Overview
Probabilistic matching does some of its work outside your data warehouse, so it needs a place in your cloud to store data during the process. Hightouch uses it as a workspace during each graph run — reading your source records, running the matching process, and writing results back to your data warehouse. All data stays in your cloud account and under your control.
Some data persists in the bucket between runs so Hightouch doesn't have to start from scratch each time.
Step 1: Create an S3 bucket
Create an Amazon S3 bucket in the same cloud provider and region as your Hightouch workspace.
Step 2: Set up a cross-account IAM role
Create a cross-account IAM role using the AWS account ID and external ID that the Hightouch app provides when you go to Settings → Cloud Providers and add a new credential.

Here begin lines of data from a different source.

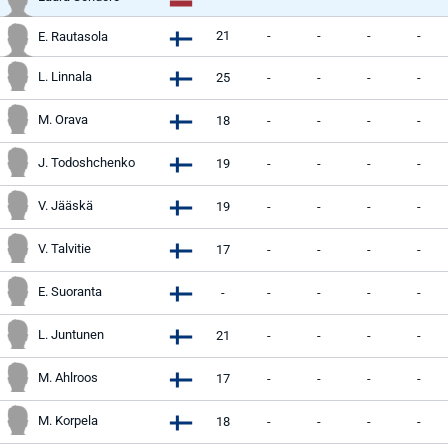
21
-
-
-
-
E. Rautasola
L. Linnala
25
-
-
-
-
M. Orava
18
-
-
-
-
J. Todoshchenko
19
-
-
-
-
V. Jääskä
19
-
-
-
-
V. Talvitie
17
-
-
-
-
E. Suoranta
-
-
-
-
-
L. Juntunen
21
-
-
-
-
M. Ahlroos
17
-
-
-
-
M. Korpela
18
-
-
-
-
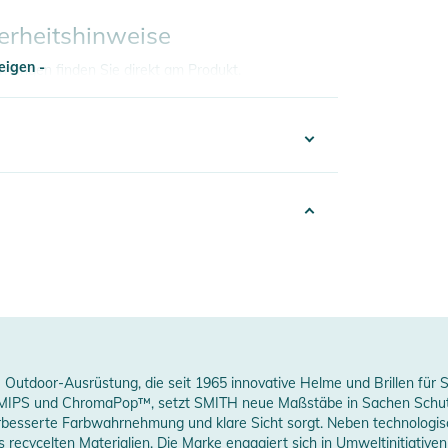
erheitshinweise
eigen -
ungen finden Sie direkt am Produkt.
eigen -
100001224936
hite
013
Women
Outdoor-Ausrüstung, die seit 1965 innovative Helme und Brillen für S
erstellerangaben anzeigen
MIPS und ChromaPop™, setzt SMITH neue Maßstäbe in Sachen Schutz u
besserte Farbwahrnehmung und klare Sicht sorgt. Neben technologi
us recycelten Materialien. Die Marke engagiert sich in Umweltinitiati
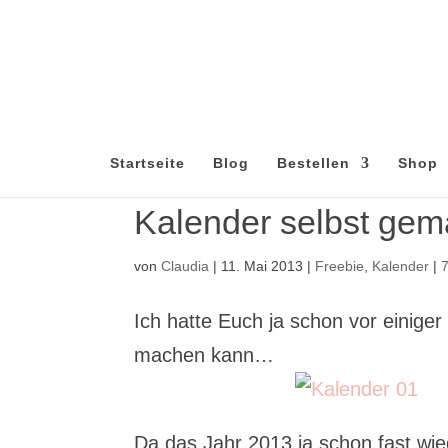
Startseite
Blog
Bestellen
Shop
Kalender selbst gem
von
Claudia
|
11. Mai 2013
|
Freebie
,
Kalender
|
Ich hatte Euch ja schon vor einiger
machen kann…
Da das Jahr 2013 ja schon fast wied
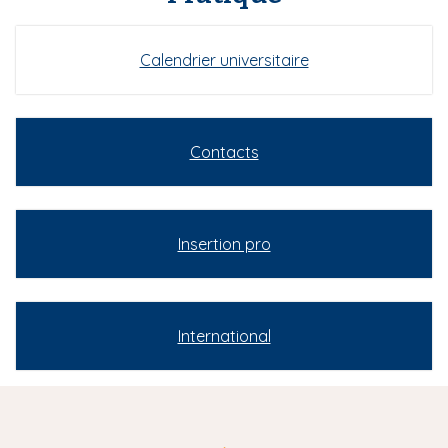
Calendrier universitaire
Contacts
Insertion pro
International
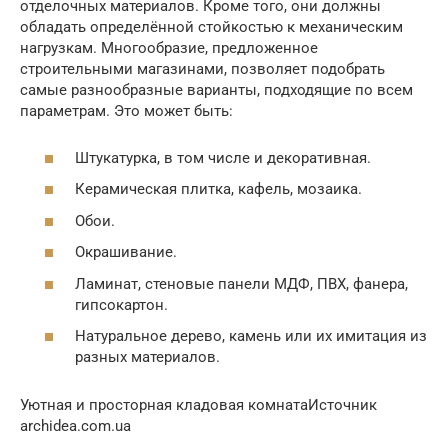
отделочных материалов. Кроме того, они должны
обладать определённой стойкостью к механическим
нагрузкам. Многообразие, предложенное
строительными магазинами, позволяет подобрать
самые разнообразные варианты, подходящие по всем
параметрам. Это может быть:
Штукатурка, в том числе и декоративная.
Керамическая плитка, кафель, мозаика.
Обои.
Окрашивание.
Ламинат, стеновые панели МДФ, ПВХ, фанера,
гипсокартон.
Натуральное дерево, камень или их имитация из
разных материалов.
Уютная и просторная кладовая комнатаИсточник
archidea.com.ua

Step 3: Share role and bucket details with Hightouch
In addition to entering the role ARN and bucket name in the Hightouch UI, share both values with your Hightouch team.
Step 4: Attach the required IAM policy to the role
Attach the following policy to the role, replacing <bucket_name> with your actual bucket name:
{
"Version": "2012-10-17",
"Statement": [
{
"Effect": "Allow",
"Action": [
"s3:PutObject",
"s3:GetObject",
"s3:GetObjectVersion",
"s3:DeleteObject",
"s3:DeleteObjectVersion"
],
"Resource": "arn:aws:s3:::<bucket_name>/*"
},
{
"Effect": "Allow",
"Action": [
"s3:ListBucket",
"s3:GetBucketLocation"
],
"Resource": "arn:aws:s3:::<bucket_name>",
"Condition": {
"StringLike": {
"s3:prefix": ["*"]
}
}
}
]
}
Remember to replace the <bucket_name> placeholder.

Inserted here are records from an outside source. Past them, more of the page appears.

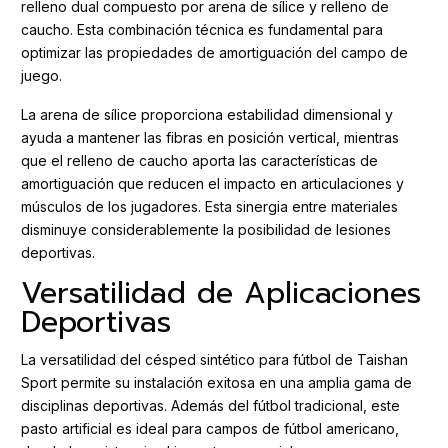
relleno dual compuesto por arena de sílice y relleno de
caucho. Esta combinación técnica es fundamental para
optimizar las propiedades de amortiguación del campo de
juego.
La arena de sílice proporciona estabilidad dimensional y
ayuda a mantener las fibras en posición vertical, mientras
que el relleno de caucho aporta las características de
amortiguación que reducen el impacto en articulaciones y
músculos de los jugadores. Esta sinergia entre materiales
disminuye considerablemente la posibilidad de lesiones
deportivas.
Versatilidad de Aplicaciones
Deportivas
La versatilidad del césped sintético para fútbol de Taishan
Sport permite su instalación exitosa en una amplia gama de
disciplinas deportivas. Además del fútbol tradicional, este
pasto artificial es ideal para campos de fútbol americano,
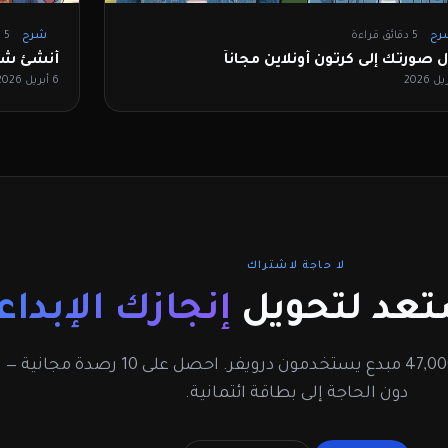
رح
5 دقائق قراءة
شرح
5 دقائق قراءة
ل صورتك إلى كرتون أونلاين مجاناً
أنشئ شخ
6 أبريل 2026
لا حاجة لاشتراك
عد لتحويل
إنجازك الإبداع
انضم إلى أكثر من 47,000 مبدع يستخدمون درويفر. احصل على 10 رصدة مجانية —
دون الحاجة إلى بطاقة ائتمانية.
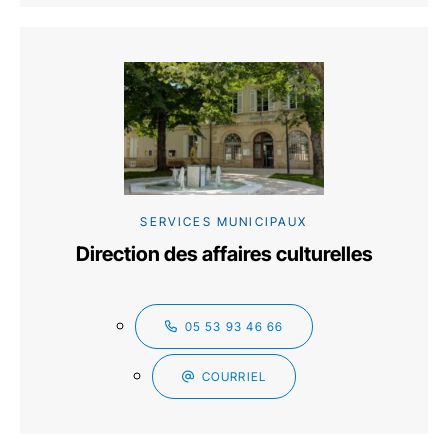
SERVICES MUNICIPAUX
Direction des affaires culturelles
05 53 93 46 66
COURRIEL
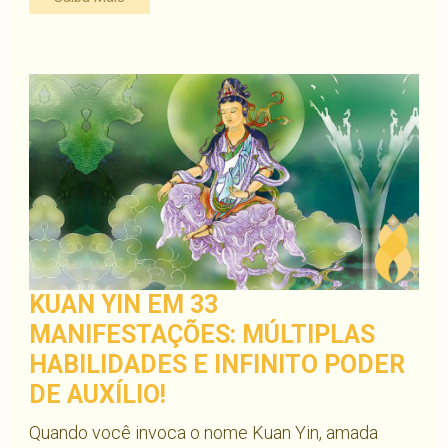
KUAN YIN EM 33
MANIFESTAÇÕES: MÚLTIPLAS
HABILIDADES E INFINITO PODER
DE AUXÍLIO!
Quando você invoca o nome Kuan Yin, amada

Step 5: Set the trust policy for the role
Update the role’s trust policy to the following, replacing all placeholders:
{
"Version": "2012-10-17",
"Statement": [
{
"Effect": "Allow",
"Principal": {
"AWS": [
"<existing ARN from step 2>",
"<warehouseRoleArn>"
]
},
"Action": "sts:AssumeRole",
"Condition": {
"StringEquals": {
"sts:ExternalId": [
"<existing ExternalId from step 2>",
"<warehouseExternalId>"
]
}
}
}
]
}
Your Hightouch team can provide the warehouseRoleArn and warehouseExternalId values.
Step 6: Configure the S3 bucket in Hightouch
Configure the S3 bucket in the Hightouch UI using your bucket and role, following the Amazon S3 external storage documentation.
Important: Probabilistic IDR has different storage requirements than standard external storage:
- Do not set object lifecycle rules. Probabilistic IDR requires data to persist between runs.
- Do not scope paths to a specific workspace directory.